Re: hash and array mismatch
by jhourcle (Prior) on May 08, 2007 at 14:15 UTC

    Lots of other people have already explained what the problem is ... however, in this particular case, it looks as if the data is denormalized, as there are two instances of the columns from 'TOTAL QUALITY' to 'EDITED'.

    It looks to me as if the occurance of a blank header is a sign that the next grouping starts, but I can't be sure with only two groups.

    From the looks of things, you're looking at records from a health department that tracks well water, and you have two tests per well. Unfortunately, without knowing what you're trying to do with this data, I can't really make any recomendation on how best to deal with it in a meaninful way.

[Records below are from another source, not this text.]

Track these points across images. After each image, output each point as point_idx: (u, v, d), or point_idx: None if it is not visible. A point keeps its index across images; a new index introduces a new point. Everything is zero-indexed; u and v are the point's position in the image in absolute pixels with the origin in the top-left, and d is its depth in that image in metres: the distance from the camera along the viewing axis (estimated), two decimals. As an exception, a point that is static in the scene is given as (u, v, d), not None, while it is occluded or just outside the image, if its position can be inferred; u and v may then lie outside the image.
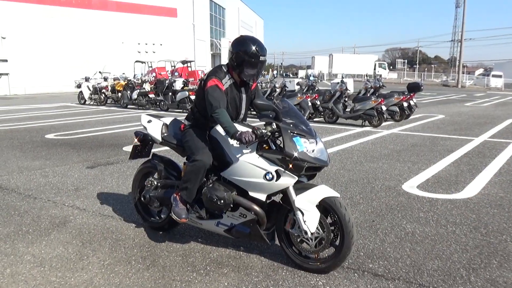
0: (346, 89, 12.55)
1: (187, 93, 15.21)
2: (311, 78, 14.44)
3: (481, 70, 70.39)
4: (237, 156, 3.26)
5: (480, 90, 39.76)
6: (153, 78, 18.40)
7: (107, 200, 4.99)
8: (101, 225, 4.21)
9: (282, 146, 3.11)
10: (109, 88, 19.37)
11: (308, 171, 3.18)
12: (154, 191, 3.92)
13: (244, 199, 3.28)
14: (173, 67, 26.98)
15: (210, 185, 3.39)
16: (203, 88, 3.39)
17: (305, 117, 3.15)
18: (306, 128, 3.21)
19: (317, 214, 3.13)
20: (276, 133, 3.18)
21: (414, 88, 12.88)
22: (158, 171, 4.02)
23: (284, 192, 3.21)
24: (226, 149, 3.36)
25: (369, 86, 13.37)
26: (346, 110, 12.42)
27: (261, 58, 3.29)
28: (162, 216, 4.11)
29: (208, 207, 3.41)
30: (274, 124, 3.14)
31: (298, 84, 14.66)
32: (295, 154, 3.03)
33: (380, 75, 36.35)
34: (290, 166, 3.08)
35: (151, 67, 27.49)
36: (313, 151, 3.12)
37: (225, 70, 3.44)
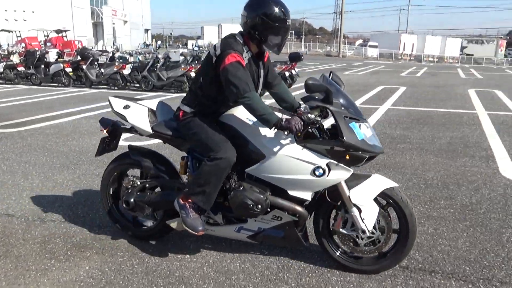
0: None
1: (61, 65, 14.04)
2: (195, 48, 14.20)
3: (360, 41, 75.76)
4: (273, 149, 2.64)
5: (358, 60, 42.83)
6: (23, 49, 16.70)
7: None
8: None
9: (329, 134, 2.66)
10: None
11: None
12: (140, 194, 3.18)
13: (284, 201, 2.74)
14: (46, 37, 24.71)
15: (241, 188, 2.75)
16: (218, 66, 2.63)
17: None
18: (356, 110, 2.67)
19: (376, 209, 2.70)
20: (319, 117, 2.61)
21: (295, 58, 13.30)
22: (144, 168, 3.17)
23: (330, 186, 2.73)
24: (253, 140, 2.72)
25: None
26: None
27: (288, 21, 2.67)
28: (144, 223, 3.38)
29: (239, 213, 2.81)
30: (320, 107, 2.60)
31: (182, 54, 14.30)
32: (357, 144, 2.52)
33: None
34: (347, 157, 2.57)
35: (20, 36, 24.91)
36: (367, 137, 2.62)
37: (241, 41, 2.72)
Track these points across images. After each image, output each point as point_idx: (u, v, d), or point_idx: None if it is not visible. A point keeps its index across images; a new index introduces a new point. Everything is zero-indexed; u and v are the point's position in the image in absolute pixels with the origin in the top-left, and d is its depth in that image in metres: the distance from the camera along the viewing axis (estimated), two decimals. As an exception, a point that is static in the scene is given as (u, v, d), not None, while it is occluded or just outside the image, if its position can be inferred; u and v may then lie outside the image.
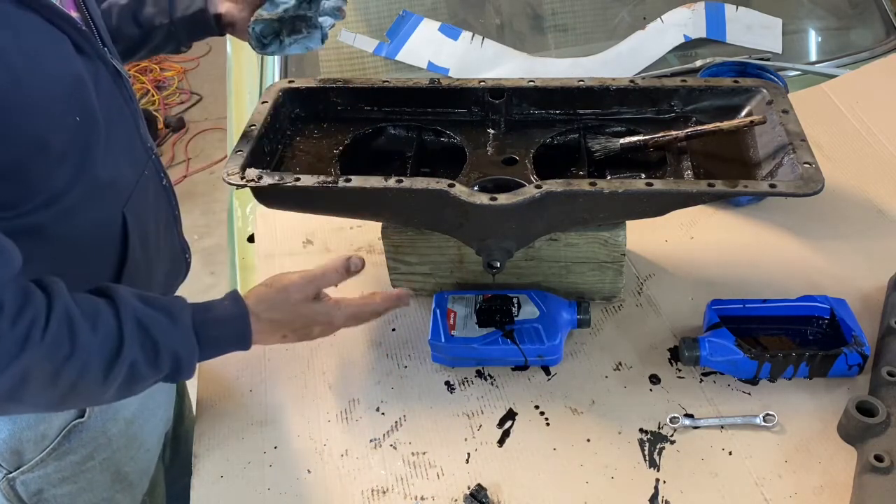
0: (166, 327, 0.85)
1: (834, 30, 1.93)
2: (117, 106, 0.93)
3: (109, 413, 1.05)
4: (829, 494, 0.95)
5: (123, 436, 1.08)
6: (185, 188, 3.53)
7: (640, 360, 1.14)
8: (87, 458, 1.05)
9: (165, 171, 1.06)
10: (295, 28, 1.17)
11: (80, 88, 0.83)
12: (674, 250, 1.33)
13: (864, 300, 1.19)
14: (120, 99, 0.93)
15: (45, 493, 1.05)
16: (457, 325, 1.14)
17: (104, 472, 1.08)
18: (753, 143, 1.13)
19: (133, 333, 0.81)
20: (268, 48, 1.17)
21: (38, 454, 1.01)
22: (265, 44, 1.16)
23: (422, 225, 1.15)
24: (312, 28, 1.17)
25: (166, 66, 4.41)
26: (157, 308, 0.85)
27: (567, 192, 1.01)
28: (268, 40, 1.16)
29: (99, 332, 0.79)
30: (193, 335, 0.87)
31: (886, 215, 1.37)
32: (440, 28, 1.78)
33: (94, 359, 0.79)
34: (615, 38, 1.80)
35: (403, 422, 1.09)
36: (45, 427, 1.00)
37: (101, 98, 0.87)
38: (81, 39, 0.84)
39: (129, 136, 0.97)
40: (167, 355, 0.85)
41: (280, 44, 1.17)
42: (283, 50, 1.17)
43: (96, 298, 0.82)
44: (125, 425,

Re: hash and array mismatch
by Anonymous Monk on May 09, 2007 at 19:09 UTC
    The keys corresponding to 9-13 were repeated later in your $line, which resulted in an overwrite of the values corresponding to those keys.

    For example, from the first set of print statements, position 9 corresponds to "POSITION NAME", which would look something like:

    $dataPos{"POSITION NAME"} = 9;
    A little further in your list you'll see "POSITION NAME" at position fifteen; the assignment statement for this would look something like
    $dataPos{"POSITION NAME"} = 15;
    Since this statement is executed after the first, your 9 disappears, and only 15 is stored as the value for the key of "POSITION NAME".

    Repeat the above for entries 10-13, and you should see those values got overwritten.

    If you want to keep all this data, you might consider making the integers your keys, and saving the text as the values. Of course, you already did that when you created the @data array.